Eyes wide shut - Monocolumn | Monocle

Monocolumn

A daily bulletin of news & opinion

24 October 2014

For a recent radio interview, I spoke to a zoologist about animal sex. Turns out that pandas are really good at sex but really hate an audience and this is one of the key reasons they don’t (not can’t) conceive. One group of mammals (don’t say animals) that do tend to like an audience are footballers (not in that way).

This week Manchester City played CSKA Moscow at the latter’s Khimki stadium in a closed match at which no crowd were admitted due to fans of the Moscow team’s past misdemeanours involving racist chanting at black players; specifically that of Man City’s Ivorian midfielder Yaya Touré a year before. Inside the stadium were 650 people made up of 75 delegates from each club, 50 centre-circle boys and their parents, 150 members of the media and 300 “partners” of Uefa: the sport’s European governing body. The game sounds like a pretty bleak affair, played in freezing conditions in front of hardly anyone; surreal for a Champions League match – that most hyped of media occasions.

But not quite no one: it seems that up to 200 CSKA fans managed to sneak into the stadium (with booze, natch) and got some sort of atmosphere and chanting going in the cold and echoey arena. This apparition of support and partisanship was much to the distaste of the Man City players and their manager, Manuel Pellegrini. Why did it matter? Because rules are rules, of course, and the world’s top football teams will rub up alongside them at all times and bend them when they can, too. But also because playing to an empty house is like not playing at all.

So what difference does support make? “The home advantage” is a phrase bandied about on every strand of sports commentary because it’s something like a tidal wave of noise, emotion and pure feeling; an often irresistible mix that makes the legs run longer and faster, the air feel like pure oxygen, the opposition goalmouth that much wider.

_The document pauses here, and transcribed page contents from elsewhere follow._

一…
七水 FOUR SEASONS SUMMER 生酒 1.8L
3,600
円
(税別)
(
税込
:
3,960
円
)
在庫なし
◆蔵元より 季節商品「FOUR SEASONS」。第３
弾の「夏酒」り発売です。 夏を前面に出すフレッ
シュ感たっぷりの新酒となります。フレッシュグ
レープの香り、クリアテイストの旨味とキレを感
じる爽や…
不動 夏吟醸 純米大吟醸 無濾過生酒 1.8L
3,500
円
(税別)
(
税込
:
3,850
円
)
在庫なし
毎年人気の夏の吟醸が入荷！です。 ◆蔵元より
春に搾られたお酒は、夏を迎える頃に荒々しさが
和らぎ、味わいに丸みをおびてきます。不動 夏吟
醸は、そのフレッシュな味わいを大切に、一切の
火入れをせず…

The game ended 2-2 after a contentious 86th-minute penalty brought the home team level and immediately after the final whistle was blown, reporters asked Pellegrini if he thought Moscow’s unexpected home support could have swayed the referee in awarding the penalty – after all, certain grounds are known to be fortresses for their teams in which officials are loathe to chastise the home team and pressured to penalise opponents. Perhaps wisely, Pellegrini would not be drawn, although he agreed that support is hard to ignore.

A little like Schrödinger’s Cat, we might wonder if a match existed at all if it was played in an empty stadium and while we’re pondering that – and giving the pandas their privacy – we underestimate the logic and power of crowds at our peril.

Robert Bound in Monocle’s culture editor.